Last Friday, I attended a lecture at The Kennedy School of Government.  It was by a man called Rahm Emanuel, who is the Mayor of Chicago.  He was the former Chief of Staff for President Obama.  Rahm is a controversial character by every stretch of the imagination.  But I wanted to go and hear what he had to say.  He lectured for an hour around life and work in Chicago, and what he was doing now.  It was really brilliant.  He is a clever man.   But it was a politician at work, so one had to keep that in mind!


After this, though, in the quadrangle of the school, there was a refreshment time and a question and answer time.  During the question and answer time, one of the students asked a most incisive question.  He looked Rahm Emanuel in the eye and he said, “Yes, I have heard all this, but what difference are you making?  Oh, we get the power and all the things you have said and done, but what difference are you making?”  

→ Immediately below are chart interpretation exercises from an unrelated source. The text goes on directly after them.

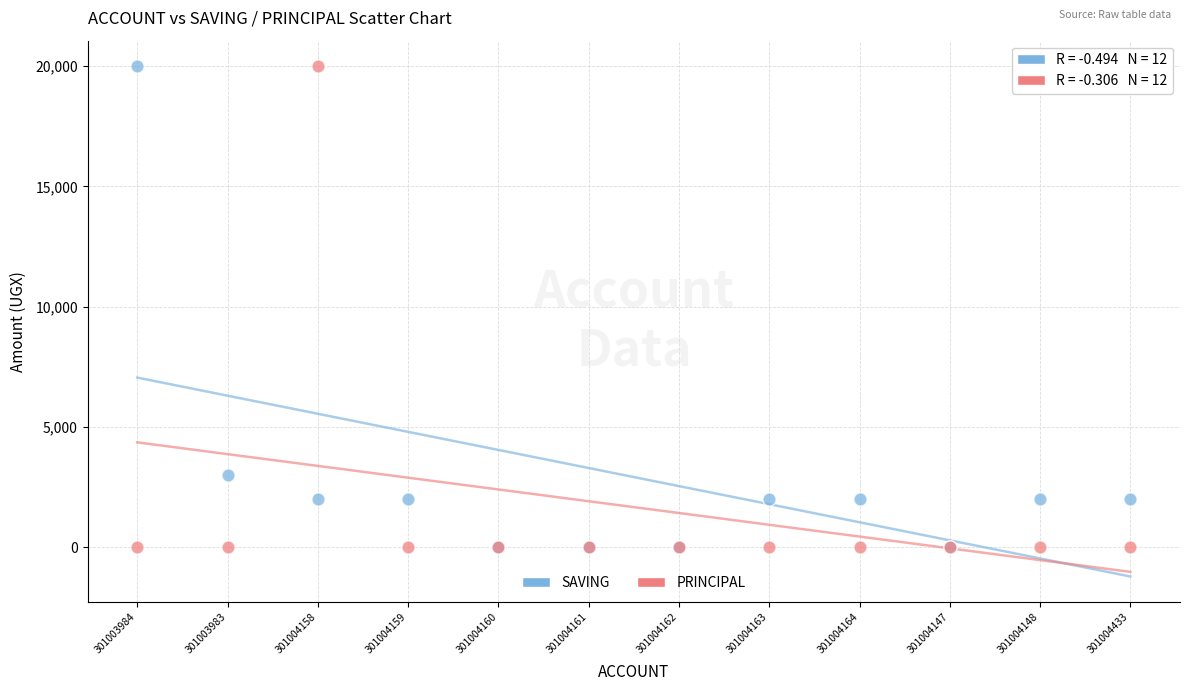

In the SAVING series, what Y value is closest to 10000?

3000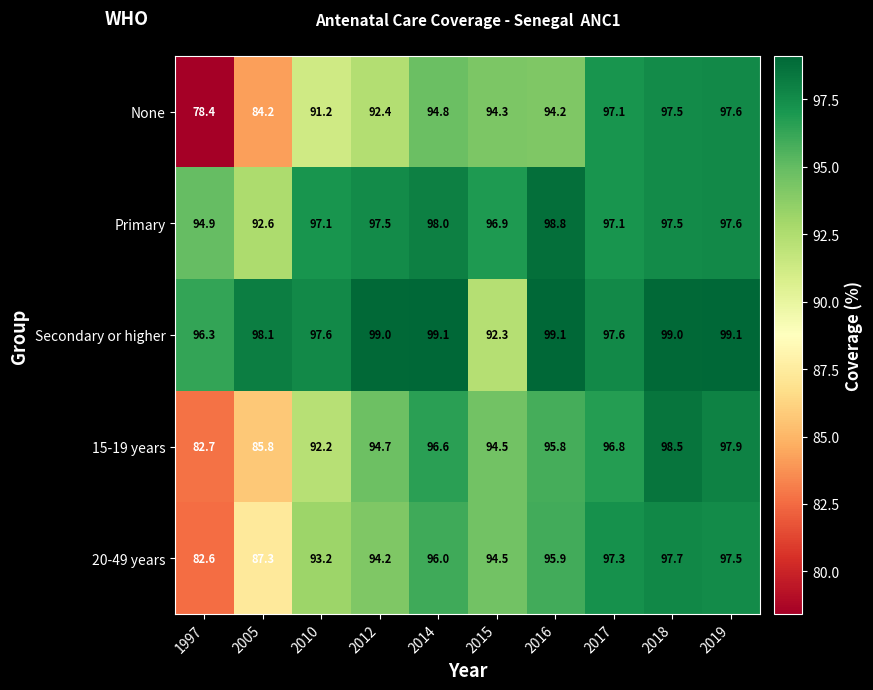

List the series in order of their peak value, lowest first.

None, 20-49 years, 15-19 years, Primary, Secondary or higher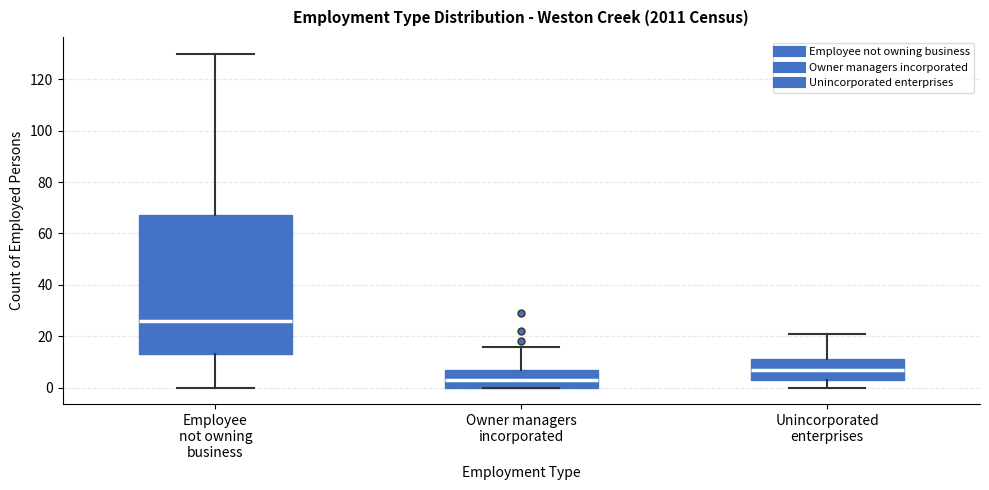

Comparing the boxes themselves (not the whiskers), which one is the tallest?

Employee not owning business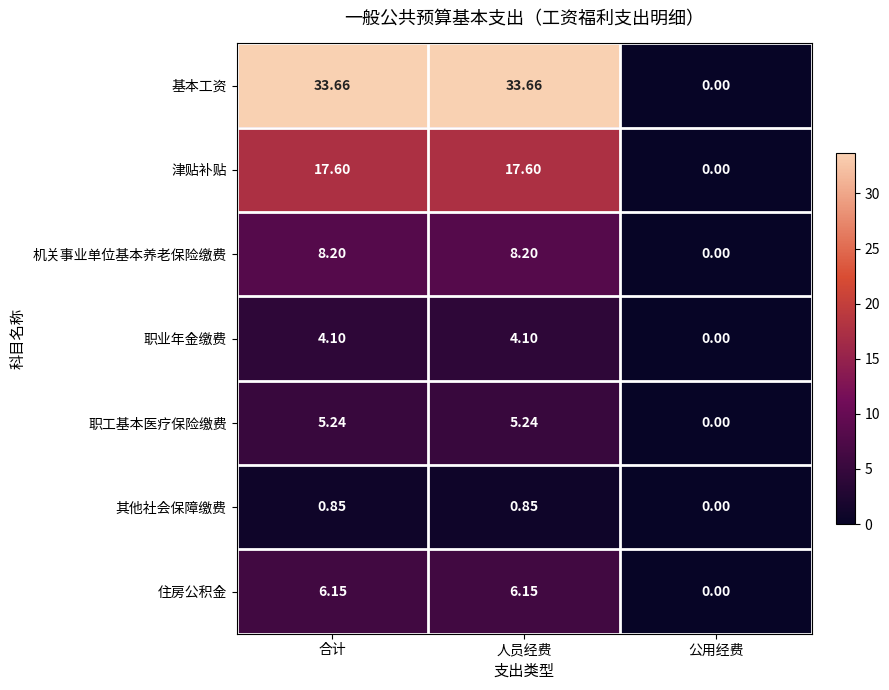

At how many categories does at least one series exceed 2?

2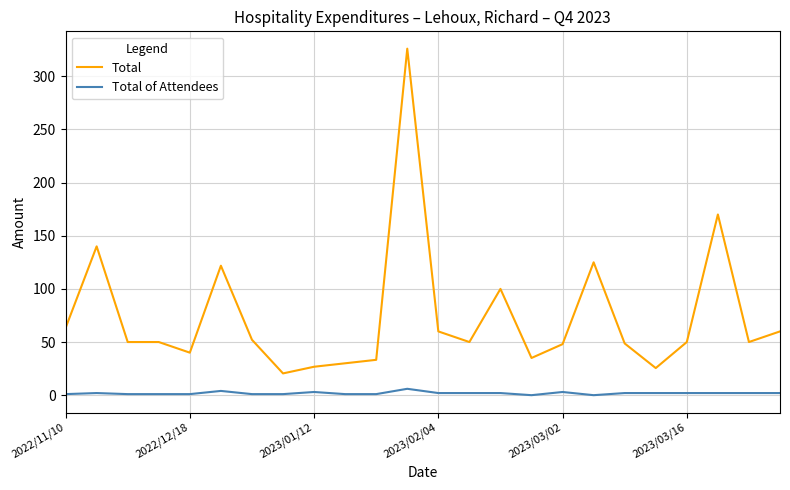

Which series has the largest total across all categories?

Total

Then, it was as if Emanuel left the script completely.  He said, “I’ll tell you the difference.  The difference was that when I was Chief of Staff for the President of the United States, I don’t think I really made much of a difference really, or if I did, I never knew about it.  But as a Mayor you see things more intimately:  you deal with people one-on-one.  


He went on to say, “I went to a school, an impoverished school in the south side of Chicago a couple of weeks ago.  I sat down with some of the students.  There was a young girl who was clearly from an impoverished background, a community with tremendous gun violence and drugs.  It was obvious that this was a bright young girl.  She had talent.  You could just feel it.  She challenged me.  She looked me in the eye and said, ‘Mayor Emanuel, I want you to promise me that I am going to get an education.  I want you to promise me that it is the best that I can get.  I really want you to do this.’”  He continued, “As I gazed into her eyes, I realized that the only way out of the predicament that this girl was in was through my fulfilling that request and ensuring that she and those in her community got the finest education.  I realized that when it is all over politically that is my legacy, the inheritance that I leave.”


He is right.  All the more so when it comes to the saints.  The watch is in our hands; the memories are there.  They are never to be forgotten.  The gift has been given.  It has been handed to us.  The question now is:  what would you do with what Christ has given you?  The answer to that will be the true test of the saints. Amen.